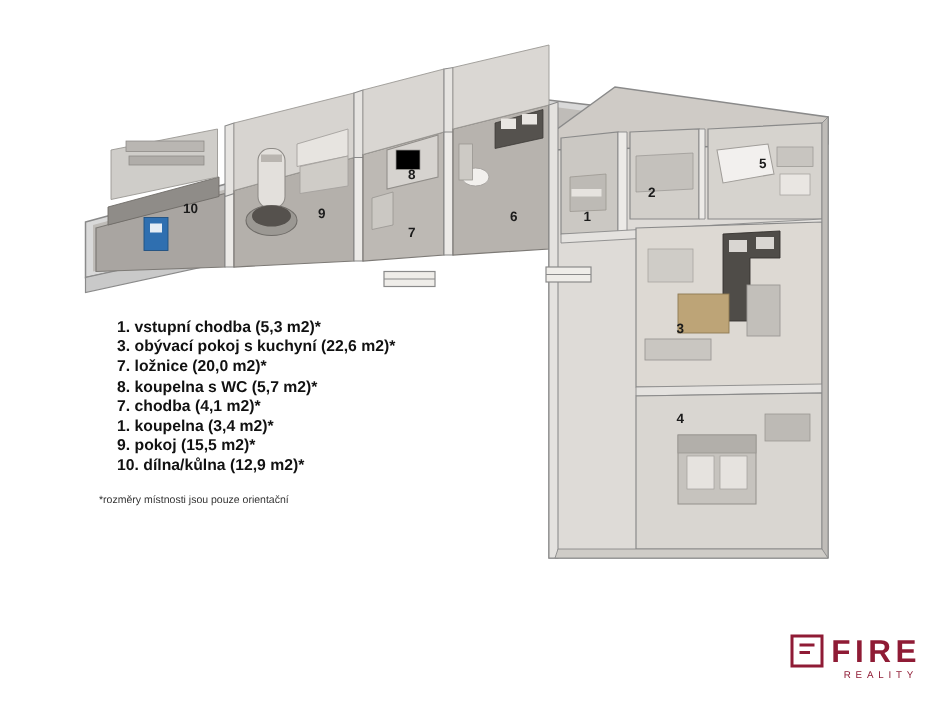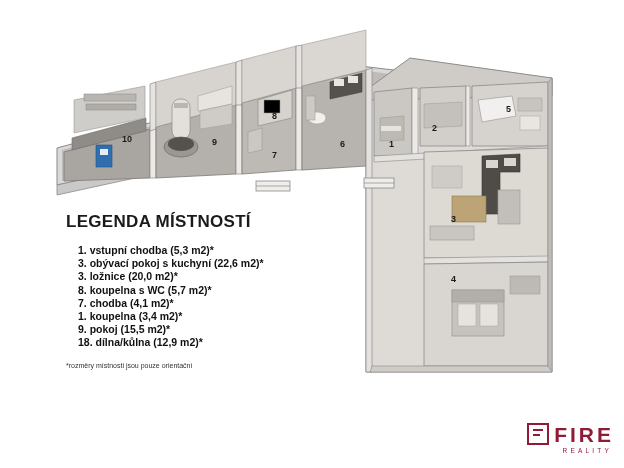--- a/index.html
+++ b/index.html
@@ -258,7 +258,6 @@
   </svg>
 
   <div id="legend">
-    <h1 id="legend-title">LEGENDA MÍSTNOSTÍ</h1>
     <ul id="legend-list">
       <li>1. vstupní chodba (5,3 m2)*</li>
       <li>3. obývací pokoj s kuchyní (22,6 m2)*</li>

━━━━

Activity: Word for word, restate the records above and drop the pictures.

Response box:
--- a/index.html
+++ b/index.html
@@ -258,7 +258,6 @@
   </svg>
 
   <div id="legend">
-    <h1 id="legend-title">LEGENDA MÍSTNOSTÍ</h1>
     <ul id="legend-list">
       <li>1. vstupní chodba (5,3 m2)*</li>
       <li>3. obývací pokoj s kuchyní (22,6 m2)*</li>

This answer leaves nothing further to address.